CLPs Separation Using RP-HPLC

High-performance liquid chromatography was conducted using an Agilent1100 series HPLC system. This comprised a quaternary pump, a degasser, a thermostated autosampler, and a diode array detector. The samples were separated using four different columns: Grace^TM Vydac (5 μm; 250 × 4.6 mm; 300 Å; Hichrom, Lutterworth, United Kingdom), Gemini^TM C18 (3 μm; 150 × 3 mm; 110 Å; Phenomenex, Aschaffenburg, Germany), Kinetex^TM C18 (5 μm; 150 × 3 mm; 100 Å; Phenomenex, Aschaffenburg, Germany), and Kinetex^TM C18 (2.6 μm; 100 × 3 mm; 100 Å; Phenomenex, Aschaffenburg, Germany). The separation was performed using an isocratic mobile phase of 70% methanol (A), 30% water, and 5% methanol (B) at 25°C with a flow rate of 0.5 ml/min. The column compartment temperature was 25°C for all experiments. The run time was set to 15 min with an injection volume of 5 μl. The detection was performed at a wavelength of 214 nm for the determination of the peptide bonds, while 280 and 260 nm were used for tryptophan and phenylalanine detection, respectively. As the quantitation of CLP content was not the focus of this project, the injection of CLP extracts was intended to determine the presence, levels, and patterns of cyclic peptides. As the content of the CLPs is proportional to the peak height (mAU) of the detector, the response at 214 nm was used to evaluate the stability.
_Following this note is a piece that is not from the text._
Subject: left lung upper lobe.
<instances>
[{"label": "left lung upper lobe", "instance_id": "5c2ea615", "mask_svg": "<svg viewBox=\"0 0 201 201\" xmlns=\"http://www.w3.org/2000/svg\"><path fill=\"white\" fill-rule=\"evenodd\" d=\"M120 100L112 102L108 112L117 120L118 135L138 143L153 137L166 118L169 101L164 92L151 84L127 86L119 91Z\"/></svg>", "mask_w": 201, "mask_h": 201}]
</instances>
CLP Patterns of Nine Different Flaxseed Oil Manufacturers

The CLP levels, presence, and pattern differ among manufacturers due to different flaxseed varieties and oil processing techniques. Each sample was analyzed separately and compared. Aliquots of 700 μl were taken from each oil. To each tube containing flaxseed oil, 700 μl of a methanol–water mixture (70:30; v/v) was added. The combined mixture was vortexed for 10 min and centrifuged for 10 mins at 14,000 rpm and 4°C. The peptides were found in the supernatant, while the lower phase was discarded. In addition to individual measurements of each oil using RP-HPLC, 150 μl of each CLP extract was combined in one Eppendorf tube and further analyzed by RP-HPLC coupled with a Q Exactive Hybrid Quadrupole-Orbitrap Mass Spectrometer.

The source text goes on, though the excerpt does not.